Results obtained by bioautography tests against fungi and bacteria are given in Table I. In this assay, bacteria were more sensitive to the citrus extracts than were the fungi. Comparing the bioautographic test results (Table I), for each specific substance, with the MIC test results (Table II), shows that the higher inhibition diameter does not always correspond to the minor value obtained with the MIC test. Similar observations have been reported (Yousef & Tawil 1980). It is possible that the presence of different moieties in the basic structures of the substances were present in the solutions and may have interfered with the diffusion rates of the compounds on the silica gel plates.

Comparing the MICs of the wax extracts with the hexane extracts it shows them to have very similar antimicrobial activities, excepting those of C. limon whose hexane extract exhibited a stronger activity against T. mentagrophytes and M. canis than did the wax extract (Table II). As previously mentioned, plant pathogenic fungi tested in this work were isolated from the same lots of fruits that the extracts were obtained from.
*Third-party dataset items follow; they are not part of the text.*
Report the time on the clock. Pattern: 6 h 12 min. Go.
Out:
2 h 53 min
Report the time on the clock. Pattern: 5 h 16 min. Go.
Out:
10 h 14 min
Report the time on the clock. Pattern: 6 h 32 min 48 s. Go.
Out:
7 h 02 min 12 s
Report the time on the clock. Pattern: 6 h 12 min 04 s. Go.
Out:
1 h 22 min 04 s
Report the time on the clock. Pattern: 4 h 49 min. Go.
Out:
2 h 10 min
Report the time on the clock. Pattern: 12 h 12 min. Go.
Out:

This fact partially justifies the low activity of the compounds against the plant pathogenic fungi and the lower activity against the human pathogenic fungi.
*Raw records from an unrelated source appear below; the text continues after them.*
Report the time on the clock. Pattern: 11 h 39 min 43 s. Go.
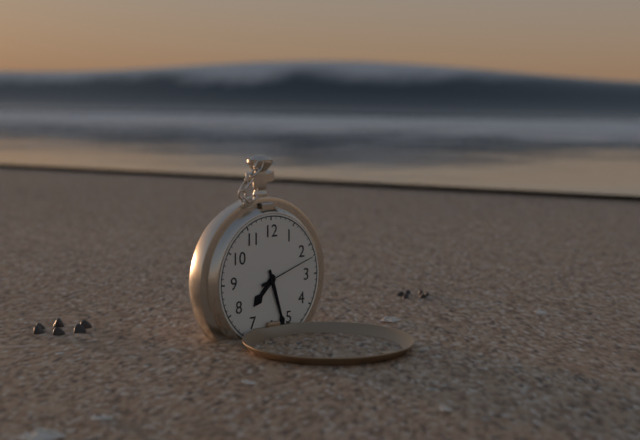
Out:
7 h 27 min 12 s
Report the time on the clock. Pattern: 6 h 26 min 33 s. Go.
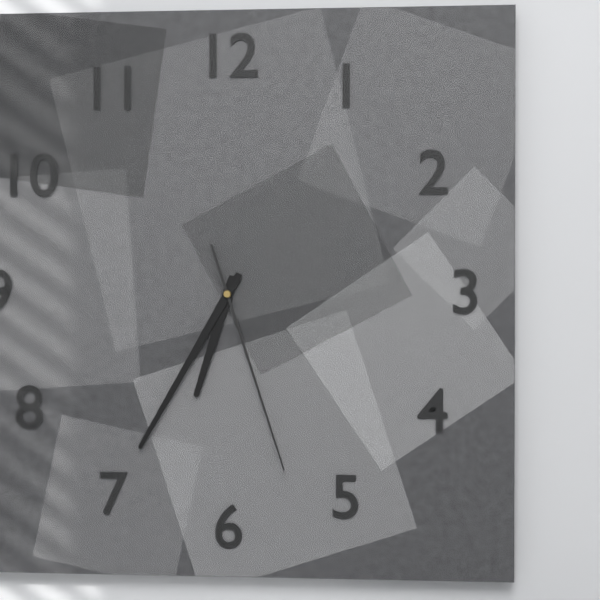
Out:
6 h 35 min 27 s
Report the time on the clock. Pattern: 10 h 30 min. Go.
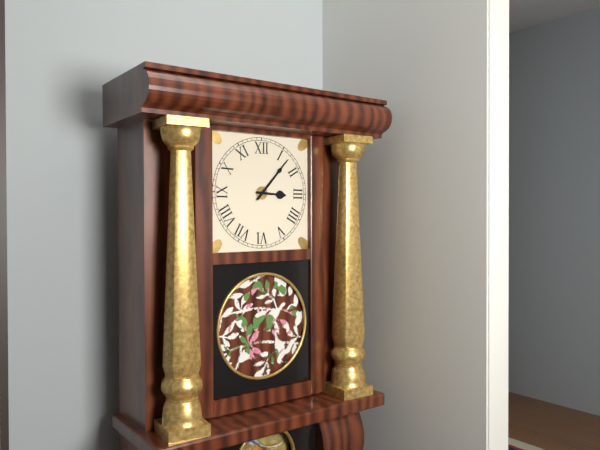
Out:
3 h 07 min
Antimicrobial activity of flavonoids obtained from plants extracts other than the Citrus fruits has been studied by other authors. Leaf extracts from Helichrysum italicum, flower extracts from Nepeta cataria (Nostro et al. 2000) and epicuticular wax extracts from Arrabidaea brachypoda (Alcerito et al. 2002) contained flavonoids that exhibited antimicrobial activity against S. aureus when submitted to the bioautographic technique.

The wax and crude hexane extracts from Citrus spp. peels were initially analyzed by TLC. By comparing their Rf, the presence of different compounds were observed in the wax and crude hexane extracts, due to the presence of different banding patterns. Three lipophylic substances were obtained (Figure). Peels of C. reticulata fruits yielded the already described flavones tangeretin and nobiletin (Tripoli et al. 2007, Wang et al. 2007). The compound escoparone was isolated from peels of C. limon. No compound was isolated from peels of C. sinensis.

Some studies have related the stage of growth to the production of phenolic compounds by fruits. Ortunõ et al. (1999) studied different species of Citrus and reported the presence of nobiletin, sinesetin, and tangeretin at the exponential growth phase and quercetogetin and heptamethoxyflavone during the stationary phase. According to these authors, compounds observed at the exponential phase could be the precursors of those observed during the stationary phase. In the present study, nobiletin and tangeretin were detected in peels of fruits at exponential phase. The presence of 6,7-dimethoxy-coumarin in citrus fruits after 6 days of storage was observed by Tatum and Berry (1997). These authors suggested that this compound is produced when fruits are either under stress conditions or at their senescent stage.

A correlation between the production of compounds and stress has been noticed during the course of plant infection by microorganisms. The gradual increase of 6,7-dimethoxy-coumarin content in C. aurantium, C. limon, C. paradise, C. sinensis, Ponctirus trifoliata, and Troyer citrange was observed during the course of infection by Phytophthora citrophtora, indicating that this process is part of the plant's responses to invading pathogens (Afek et al. 1986).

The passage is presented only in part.